• SELECTED PASSAGE
I've been a fan of Big Basin pinot noir for several years after discovering them through the Vinous reviews.
The style is terroir-driven and the pinots are sourced from several different vineyards, including Woodruff,  Alfaro and Coastview. Pinots are usually made with a significant percentage of whole clusters. 
The conversation with Bradley was very helpful in understanding the timing of harvest in relation to opitimal ripeness of fruit along with maturation of stems.  Whole cluster doesn't work well if the fruit is left to hang too long. 
We also discussed stylistic differences inherent in Santa Cruz Mountain pinots as compared to Central Coast pinots. 
The estate property at the winery in Boulder Creek is beautiful.  The estate vineyards proximal to the winery are planted to primarily Syrah (rootstock originally sourced from John Alban) and Grenache, with some pinot noir on steep mountain slopes. Soil is sandstone, clay and shale.

• EXTRACTED INFORMATION

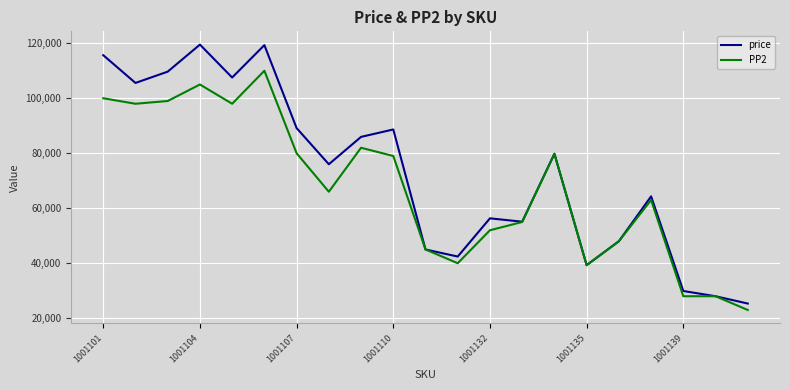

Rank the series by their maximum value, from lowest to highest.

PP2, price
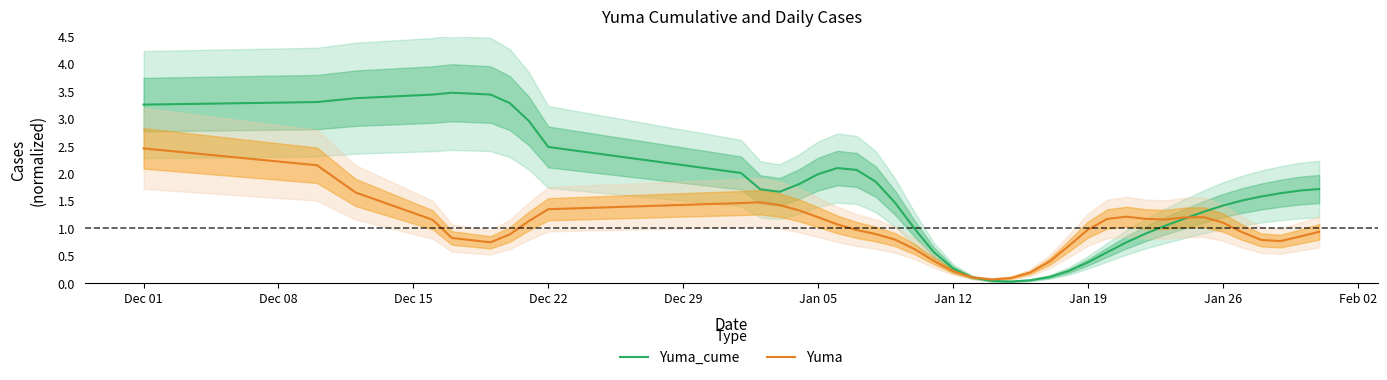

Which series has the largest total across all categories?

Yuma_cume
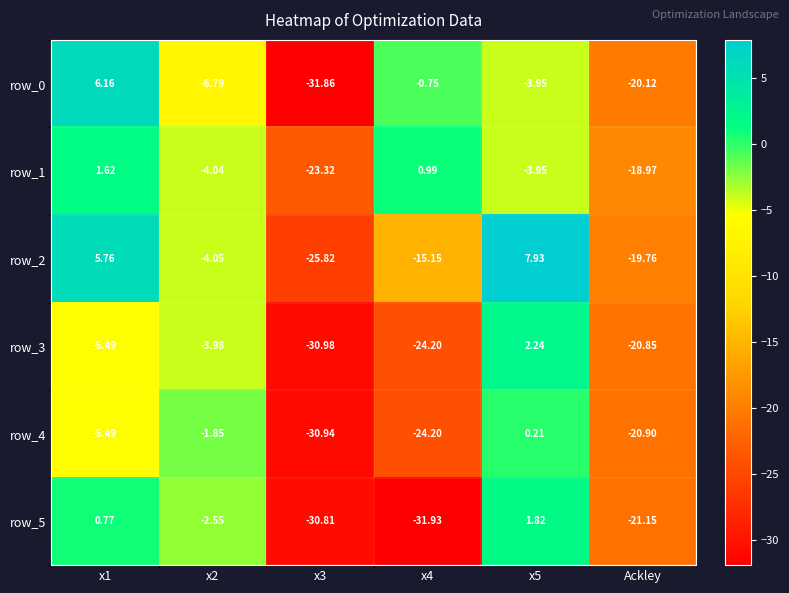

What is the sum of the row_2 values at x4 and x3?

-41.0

• TASK REQUIREMENTS
1. Say whether each statement agrees with the Big Basin passage, answering yes or no and quoting the deciding words: (a) The pinots are usually made with a significant percentage of whole clusters. (b) The estate vineyards near the winery are planted mainly to pinot noir. (c) The soil at the estate includes limestone.
2. Rename "Alfaro" as "Alfaro Family" in the part of the Big Basin passage that opens with the words containing "The style is" and closes with "of whole clusters.", and give that part.
3. According to the Big Basin passage, where is the winery's estate property?
The data above is separate material and has nothing to do with the Big Basin passage.

• ANSWERS TO THE EXERCISES
1.
(a) Yes: "Pinots are usually made with a significant percentage of whole clusters."
(b) No: "The estate vineyards proximal to the winery are planted to primarily Syrah (rootstock originally sourced from John Alban) and Grenache"
(c) No: "Soil is sandstone, clay and shale."

2.
The style is terroir-driven and the pinots are sourced from several different vineyards, including Woodruff,  Alfaro Family and Coastview. Pinots are usually made with a significant percentage of whole clusters.

3. In Boulder Creek.